Natürlich kann ich nichts über das Gespräch hier im Blog schreiben. Hm... es gibt so Fragen in einem V*orstellungs-Gespräch, da muss eine erst einmal drauf kommen. Noch mehr natürlich auf die p*olitisch-korrekte Antwort. Ich vermute, dass sie nicht wirklich eine Antwort auf eine solche absurde Frage hören wollen, sondern eher testen, wie eine so reagiert. 
Als ich aus der Firma hinaus ging, schien am blauen Himmel die wunderbare Frühlingssonne und ich bin ein Stück zu Fuß gelaufen. Ob das Gespräch nun "gut" verlaufen ist. Welche kann das schon beurteilen.
Die Arbeit wäre machbar. Die Firma sehr groß. Es gibt Vorteile. Und etwas, dass ich nicht so gut finde. Mit dem Rad keine 10 Minuten von meinem Zuhause entfernt. Mein gefordertes Gehalt wäre niedrig, wenn sie mich einstellen würden. Was nützem eine "passende" Ge*haltsforderungen, wenn eine am Ende in H*vier landet? Ich habe mir das natürlich überlegt und denke, dass mich die 21 Jahre in  e i n e r  Firma eines gelehrt haben: Beweg Dich, Frau Oona. Bilde Dich weiter und nichts ! ist für immer. 

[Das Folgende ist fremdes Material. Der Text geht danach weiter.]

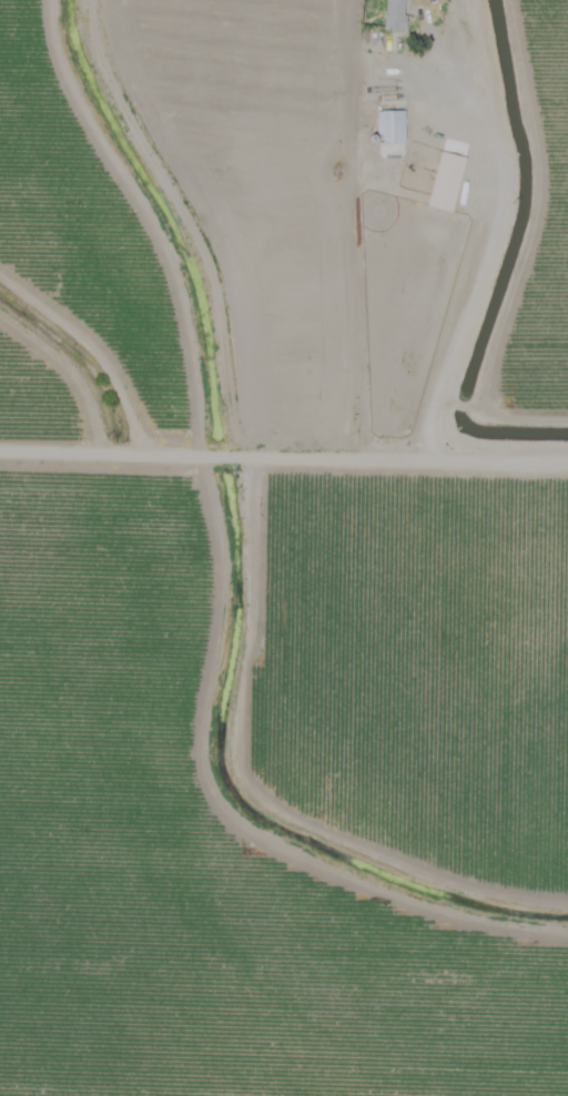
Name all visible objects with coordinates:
building: (419, 3)
building: (394, 15)
building: (389, 126)
building: (445, 181)
road: (484, 254)
road: (88, 358)
road: (283, 462)
crop: (276, 649)

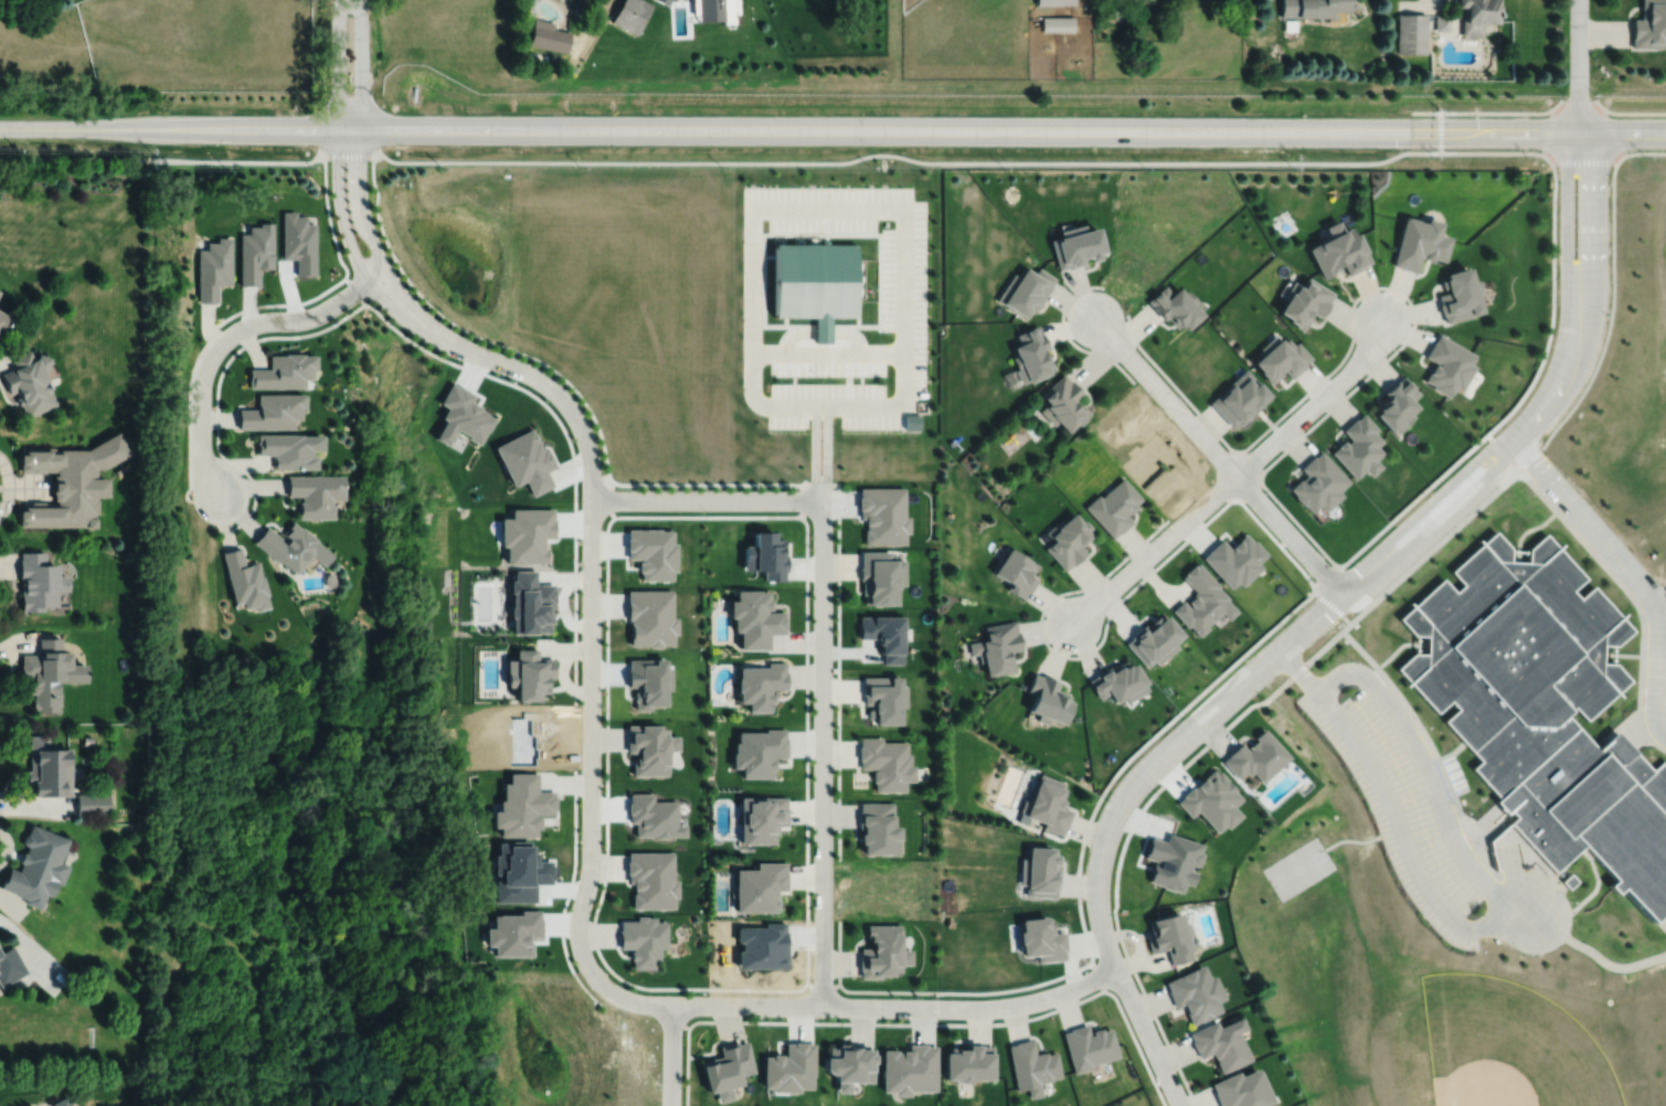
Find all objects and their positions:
building: (666, 0)
building: (1053, 1)
building: (1311, 7)
building: (718, 8)
building: (1118, 8)
building: (631, 13)
building: (1477, 14)
street lamp: (348, 15)
building: (1057, 22)
building: (1442, 22)
building: (1650, 24)
building: (1412, 33)
building: (548, 34)
road: (337, 63)
road: (361, 63)
road: (1577, 66)
street lamp: (1561, 91)
street lamp: (1593, 92)
street lamp: (348, 93)
road: (1582, 101)
road: (1557, 103)
road: (1480, 111)
road: (1630, 111)
road: (833, 129)
road: (1439, 131)
road: (1548, 134)
road: (1608, 157)
road: (775, 161)
street lamp: (366, 173)
street lamp: (330, 175)
street lamp: (1558, 181)
street lamp: (1608, 182)
street lamp: (800, 184)
road: (884, 206)
park: (1283, 222)
road: (366, 226)
road: (346, 233)
road: (869, 234)
building: (1419, 243)
building: (299, 244)
building: (1077, 246)
street lamp: (928, 251)
building: (1338, 251)
road: (1566, 251)
road: (1596, 252)
building: (257, 253)
building: (215, 268)
building: (815, 283)
road: (1373, 287)
building: (1025, 291)
building: (1458, 296)
parking lot: (903, 300)
building: (1305, 302)
building: (1176, 307)
street lamp: (277, 309)
street lamp: (1557, 310)
road: (857, 312)
street lamp: (1123, 312)
street lamp: (1606, 314)
road: (786, 320)
building: (3, 321)
road: (775, 324)
street lamp: (405, 331)
road: (856, 332)
road: (822, 333)
road: (230, 334)
road: (1068, 337)
road: (828, 352)
street lamp: (1388, 352)
building: (1031, 356)
street lamp: (928, 359)
building: (1282, 359)
building: (1447, 366)
building: (283, 372)
road: (537, 376)
street lamp: (821, 379)
street lamp: (523, 381)
building: (30, 383)
building: (1240, 398)
street lamp: (1155, 402)
building: (1064, 404)
building: (1396, 404)
street lamp: (1289, 412)
building: (272, 413)
building: (461, 416)
street lamp: (1504, 424)
road: (1553, 430)
building: (1358, 445)
building: (290, 449)
road: (1219, 455)
building: (1149, 457)
building: (526, 461)
road: (1237, 475)
building: (70, 480)
street lamp: (833, 481)
building: (1318, 481)
street lamp: (1264, 488)
building: (317, 491)
street lamp: (1533, 493)
street lamp: (189, 494)
street lamp: (1427, 496)
street lamp: (580, 498)
road: (706, 499)
building: (1115, 505)
street lamp: (707, 511)
building: (884, 513)
building: (528, 536)
building: (1068, 538)
street lamp: (1181, 539)
road: (1609, 544)
building: (293, 545)
building: (651, 552)
road: (839, 555)
building: (769, 558)
building: (1236, 558)
street lamp: (1352, 562)
building: (1016, 570)
building: (880, 575)
road: (1616, 577)
building: (246, 578)
building: (40, 580)
street lamp: (812, 587)
street lamp: (1076, 592)
road: (1126, 593)
building: (1203, 599)
building: (530, 601)
building: (652, 616)
building: (756, 616)
building: (884, 633)
building: (1155, 639)
street lamp: (1269, 639)
street lamp: (1339, 639)
building: (998, 646)
street lamp: (601, 650)
street lamp: (1351, 660)
road: (1654, 665)
road: (1660, 671)
building: (49, 672)
building: (529, 672)
road: (1217, 678)
building: (1119, 681)
building: (762, 683)
building: (649, 686)
road: (1394, 691)
building: (884, 697)
building: (1048, 698)
road: (1227, 698)
road: (1655, 703)
road: (1247, 708)
street lamp: (1301, 709)
building: (1544, 709)
street lamp: (1182, 717)
street lamp: (1424, 725)
street lamp: (833, 730)
building: (86, 739)
building: (532, 740)
building: (651, 748)
building: (760, 751)
road: (823, 752)
road: (1451, 752)
building: (1258, 756)
building: (887, 762)
building: (48, 767)
street lamp: (578, 771)
street lamp: (1351, 775)
road: (590, 782)
parking lot: (1404, 795)
road: (1453, 797)
street lamp: (1105, 799)
building: (1213, 800)
building: (93, 803)
building: (1048, 804)
building: (522, 805)
street lamp: (1465, 811)
building: (653, 816)
building: (763, 818)
road: (1483, 820)
building: (878, 828)
street lamp: (1487, 851)
street lamp: (1384, 852)
street lamp: (813, 854)
building: (1169, 859)
road: (1482, 860)
building: (37, 866)
park: (1299, 867)
building: (1040, 872)
building: (521, 877)
building: (653, 879)
building: (761, 886)
street lamp: (1084, 899)
street lamp: (1569, 900)
street lamp: (590, 911)
street lamp: (1427, 922)
road: (1482, 926)
building: (512, 932)
building: (1171, 937)
road: (593, 940)
building: (644, 940)
building: (1041, 940)
building: (762, 948)
road: (1124, 950)
building: (883, 952)
street lamp: (1522, 953)
building: (10, 966)
road: (1097, 975)
street lamp: (833, 981)
road: (821, 986)
street lamp: (1138, 988)
street lamp: (708, 993)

Als ich gegen Mittag zu Hause angekommen bin, habe ich beim Laden gegenüber sauleckeren Himbeer-Kuchen gekauft. Danach habe ich Adrenalien abgebaut indem ich zwei Stunden die Butze geputzt habe. Am Nachmittag kam mich G. besuchen auf einen Tee und etwas Kuchen. Weil das Wetter so gut war und die Sonne unfassbar verlockend, sind G. und ich noch über den großen Parkfriedhof spazieren gegangen. Konnte ein wenig von meinem Wissen bzgl. des Friedhofes und der "berühmten" Menschen die dort "liegen" weitergeben. 
Apropöchen Sonne: Ein Glas der Sonnenbrille ist mangelhaft. Ich trug sie einmal und sie mußte nachgestellt werden, weil sie sehr locker saß. Das war am Montag. Mittwoch auf dem Weg zu meiner Cousine war es so gleistend hell draußen... Sonnenbrille auf. Erst dachte ich, da wäre ein dicker Fettfleck auf dem Glas. Nach dem zweiten Rundgang putzen mit den dafür vorgesehenen Brillenputztuch... Nein. Das Glas hat eine Macke. Ich bin genervt. Erst dauert das fünf Wochen bis die fertig ist. Dann sitzt sie nicht und wird es meinem Gefühl nach auch nicht. Nun ist sie auch noch nicht in Ordnung. Also morgen noch mal in den Optikerladen. 

Gleich im Anschluß nach dem Besuch telefonierte ich mit B.K., die sich nach dem Gespräch erkundigen wollte. Fix die Lieblings-Pizza gebacken, kurz mit den Eltern telefoniert und dann meine momentane Lieblingsserie auf zdfneo gesehen. Herrlich französisch lustig... ein guter Ausklang für diesen vollen, aufregenden Tag. 

Von Herzen danke ich den Leserinnen, die mir gestern ganz fest die Daumen gedrückt haben.